Folk fest wine pick: Pheasant’s Tears wine blends traditional elements of Georgian culture

08.10.2015. Artist Jonathan Wurdeman talks in long, precise sentences that can stretch to 10 minutes — passionate, focused and full of details. He wants everyone to understand the intertwining elements of Georgian culture — music, food and wine.

It all started with a CD called “Georgian Folk Music Today.” Wurdeman found it while flipping through albums at Plan 9 Records when he was a teenager. He fell in love with the polyphonic folk music.

While attending the Surikov Institute of Art in Moscow, first as an undergraduate and then as a graduate student, Wurdeman finally was able to visit Georgia, the country on the Baltic Sea [oops, shall we correct this? - HN]. His hosts welcomed him with a feast, lots of poetic toasts with local wine and music performed by the very same musicians on the album he bought so long ago. “I knew then that my connection with Georgia would not be a simple one,” he says.

He moved to the country after graduating and thought he’d focus on music and painting. But the wine grabbed hold of his imagination in a way that he didn’t anticipate.

Traditional Georgian wine isn’t made like any other. Instead of casks, the juice of crushed grapes — along with the stems, skins and seeds — are placed in a qvevri, an egg-shaped clay container that’s buried in the ground. Nothing else is added. Fermentation comes from native yeasts found on in the air and on the skins of the grapes.

“This is called leaving the wine with its mother,” Wurdeman says. “You leave the skins and stems to continue to extract antioxidants and get the natural stabilization that the phenols can give the wine, as well as its pigmentation.”

Natural wine — wine made with no additives — is a movement that’s gained traction throughout the world. Georgian wine seemed a perfect fit for that kind of portfolio.

Wurdeman started Pheasant’s Tears, with vineyards throughout the country, and began producing and exporting the traditionally made, unfiltered wine. [Locate Pheasant’s Tears on Hvino's Georgian wine map:  Map  - HN].

He realized that like most wine, food was needed for the wine to be properly understood and enjoyed. Georgians eat meals composed of a large number of small dishes. And rkatsiteli, an amber wine with unexpected tannins and a round, soft finish, is usually served because it complements a wide variety of food.

So Wurdeman opened a small restaurant at the winery in Sighnaghi, Georgia, which led to a second, and plans to open a third in Georgia’s capital, Tbilisi.

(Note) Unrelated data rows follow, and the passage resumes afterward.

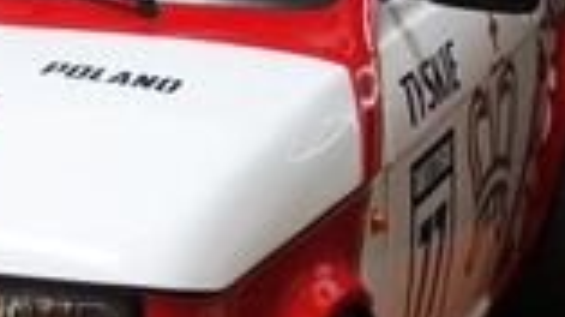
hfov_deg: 12.7
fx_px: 2515
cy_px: 191
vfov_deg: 7.2
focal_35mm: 168
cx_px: 47
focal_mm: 15.45
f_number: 3.2
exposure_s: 1/50
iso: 400
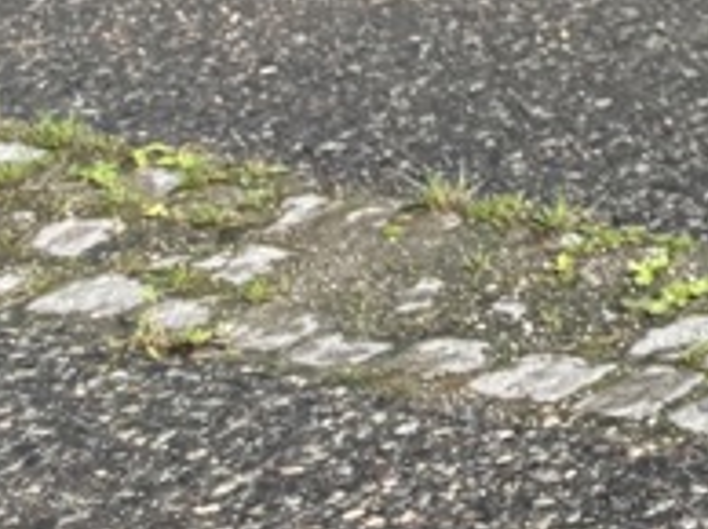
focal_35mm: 161
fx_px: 3289
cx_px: 2142
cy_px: -1062
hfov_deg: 9.5
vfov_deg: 7.9
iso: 50
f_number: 1.6
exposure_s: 1/3413
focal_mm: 5.96
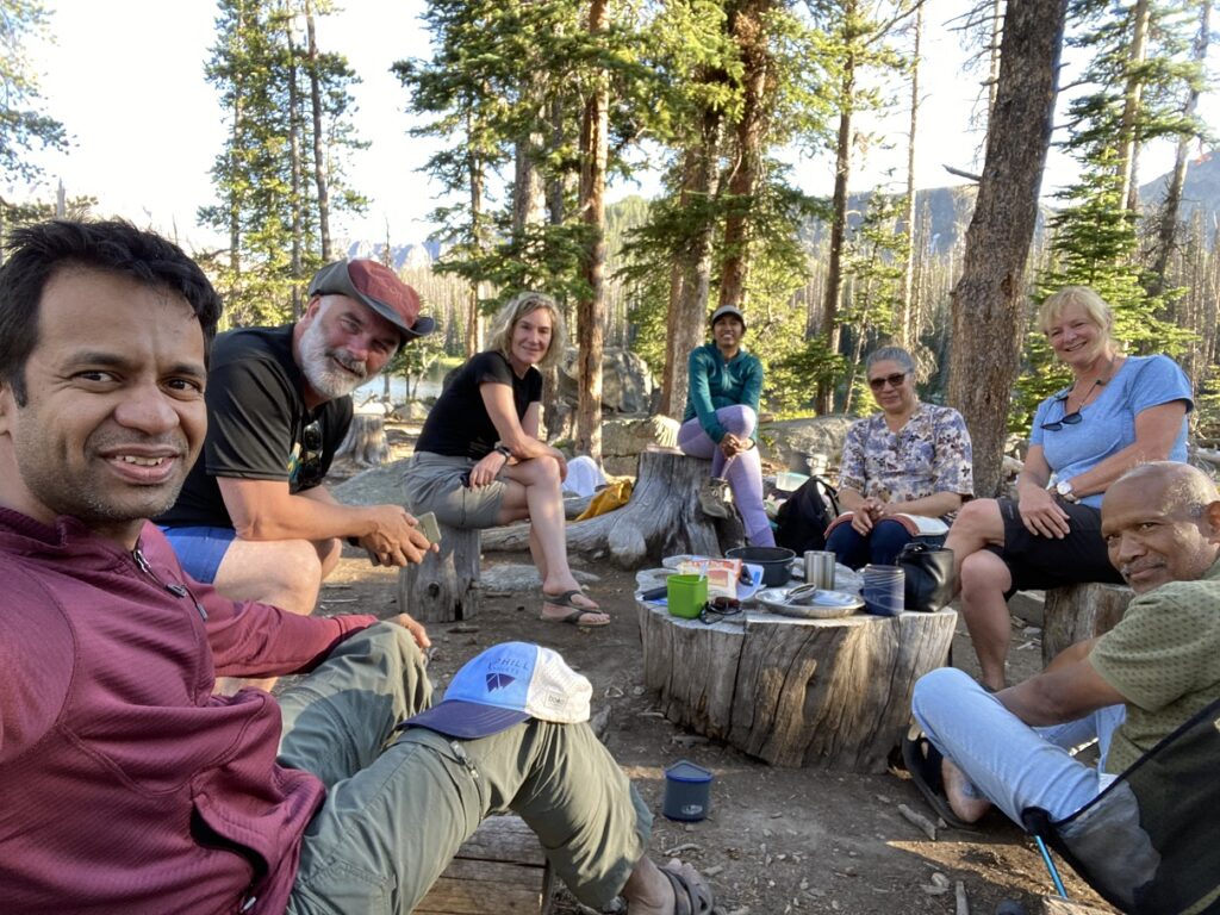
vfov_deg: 58.9
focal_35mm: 23
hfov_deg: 73.9
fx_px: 811
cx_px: 610
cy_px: 458
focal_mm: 2.71
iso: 100
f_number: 2.2
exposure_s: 1/108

“I wanted to tell the story of Georgian wine,” Wurdeman says. And that story can be complete only when accompanied by food and music.

Pheasant’s Tears’ wine, both the rkatsiteli and an assertive red, saperavi, can be found at Ellwood Thompson’s Local Market, J. Emerson Fine Wines & Cheese, Southern Season and restaurants in the city. And Wurdeman will be in town with Zedashe, a traditional Georgian polyphonic folk group, which will play at the Richmond Folk Festival on Saturday, Oct. 10, and Sunday, Oct. 11. While here, he’ll also hold a wine tasting at the Beet Café at Ellwood Thompson’s on Thursday, Oct. 8, from 4-6 p.m. along with Zedashe providing the music.